While the first two movies are good interior views of a subculture, Joe better captures the larger cultural issues of the time. I haven’t seen The Strawberry Statement for over 30 years — but that it’s difficult to find probably has something to do with the deficiencies of its plot. I think it’s safe to say Joe has the best plot of the three, as well. So it now tops my personal list as the best movie about the late, political 1960s.
But I’d love to consider any others anyone else can think of. Does anyone have any other suggestions?
You’re making my ‘must see’ list much longer.
Time to join one of the movie-mailer services. Netflix makes it easy. Of course, you have to work this into the writing schedule somehow …
This post is a blast from the past. Made me want to try to find the movie somewhere. Or at the very least, the soundtrack. Remember that Thunderclap Neuman song, “Something in the Air?” That’s a song you can’t get out of your head.
What about Pennebaker’s “Don’t Look Back” with Bob Dylan and that cameo by Allen Ginsburg. It’s kind of like reality film meets the politics of being an artist or musician of that time. It’s one of my favorites of the late sixties.
Oh, QM, I definitely remember Thunderclap Newman and yes, like you, I’d like to see the movie again, also to hear the music. I’m under no illusion that it wouldn’t be disappointing by our cinematic standards (rather, I expect that it would be, and there would be a sort of earnest awkwardness to it, also). But there can be a certain authenticity to seeing something filmed in the moment, of its own time (and perhaps trying hard to be hip and au courant).

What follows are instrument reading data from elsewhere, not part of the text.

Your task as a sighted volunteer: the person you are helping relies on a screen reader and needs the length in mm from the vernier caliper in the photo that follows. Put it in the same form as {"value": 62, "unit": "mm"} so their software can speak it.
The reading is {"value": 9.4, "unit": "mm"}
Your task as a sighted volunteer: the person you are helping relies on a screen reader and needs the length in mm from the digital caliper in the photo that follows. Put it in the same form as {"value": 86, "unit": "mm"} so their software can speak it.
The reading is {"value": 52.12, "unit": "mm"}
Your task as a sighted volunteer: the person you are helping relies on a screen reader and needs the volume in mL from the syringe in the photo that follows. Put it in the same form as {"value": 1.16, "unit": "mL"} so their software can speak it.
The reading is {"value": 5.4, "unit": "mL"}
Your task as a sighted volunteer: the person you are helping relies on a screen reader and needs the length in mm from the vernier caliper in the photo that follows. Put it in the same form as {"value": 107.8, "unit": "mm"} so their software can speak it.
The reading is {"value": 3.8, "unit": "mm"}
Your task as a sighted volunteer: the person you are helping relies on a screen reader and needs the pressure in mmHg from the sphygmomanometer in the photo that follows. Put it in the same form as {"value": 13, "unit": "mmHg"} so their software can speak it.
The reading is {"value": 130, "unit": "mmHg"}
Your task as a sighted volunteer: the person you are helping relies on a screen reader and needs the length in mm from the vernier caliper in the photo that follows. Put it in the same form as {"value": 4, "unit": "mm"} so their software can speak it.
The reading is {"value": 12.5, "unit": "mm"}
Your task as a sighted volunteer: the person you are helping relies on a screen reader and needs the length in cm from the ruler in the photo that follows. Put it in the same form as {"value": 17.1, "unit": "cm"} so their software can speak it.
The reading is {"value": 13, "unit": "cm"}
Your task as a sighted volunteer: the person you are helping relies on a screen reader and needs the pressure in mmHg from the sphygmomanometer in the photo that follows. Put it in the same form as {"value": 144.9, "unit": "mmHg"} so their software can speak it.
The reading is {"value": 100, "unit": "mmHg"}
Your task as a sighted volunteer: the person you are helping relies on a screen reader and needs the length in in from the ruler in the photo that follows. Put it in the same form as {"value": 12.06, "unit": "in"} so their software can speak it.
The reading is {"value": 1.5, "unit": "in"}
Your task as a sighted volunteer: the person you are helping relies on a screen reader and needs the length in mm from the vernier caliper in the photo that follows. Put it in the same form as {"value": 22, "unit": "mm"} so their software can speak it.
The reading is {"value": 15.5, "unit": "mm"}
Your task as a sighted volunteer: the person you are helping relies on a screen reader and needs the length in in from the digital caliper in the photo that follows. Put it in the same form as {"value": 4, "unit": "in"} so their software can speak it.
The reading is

Pennebaker’s “Don’t Look Back” is in our Netflix queue; I have to admit, it’s been queued for a while as I/we keep sneaking other movies, especially new releases forward. But it’s getting closer — added it at the same time as “No Direction Home” which was wonderful, even as it gave us a darker side of Bob (stealing his friends albums in Minneapolis? The Woody Guthrie records? Urk.)
As for time travel, here in the SF area there is a radio program called “Ten at 10” – 10 great songs from one great year, beginning at 10 AM weekdays. It includes blast-from-the-past commercials and political clips.
The DJ has people call in and vote on best of set. People from around the country tune in on their computers, sometimes at the end he’ll play appreciative phone calls from Boston or Omaha or wherever.
My interest depends much on the year, but some years are great fun. On Saturday mornings they play all 5 from that week, back to back. It’s 1975 now here in my den; we’ve listened to “Tangled up in Blue,” Queen, “Born to Run.” Gerald Ford was on a bit ago addressing the nation on the Mayaguez incident in Korea; later Humphrey spoke, counseling caution until the facts were in. Discotex and the Sexolets played “Get Dancing”, Journey, Steely Dan, and the Ozark Mountain Daredevils also played.
It’s great fun, on KFOG, (104.5 out here), if you have interest–I know you can listen via their website. And, almost best, no “present time” commercials except between the sets!
Yeah, I just checked out the KFOG link. I’ll have to listen to 10@10 sometime. I like the idea of the Saturday marathon. I saw Bobby Bloom’s Montego Bay was on Friday. Sounds like a cool show.
Yes, No Direction Home is great. Tsk, tsk, stealing his friends records. Hmmm. I read a book written by a couple of the studio musicians from Mpls who played on Blood On the Tracks. I guess they got missed in the credits. It’s a detailed book about the making of that album. Blood’s one of my favorites. Besides the older classics.
Every summer they have something called Dylan Days up in Hibbing. We’ve gone up the last few years. It’s kind of fun to do once in a while. You get a bus tour of Dylan haunts in Hibbing, including his childhood home. It’s a cool town.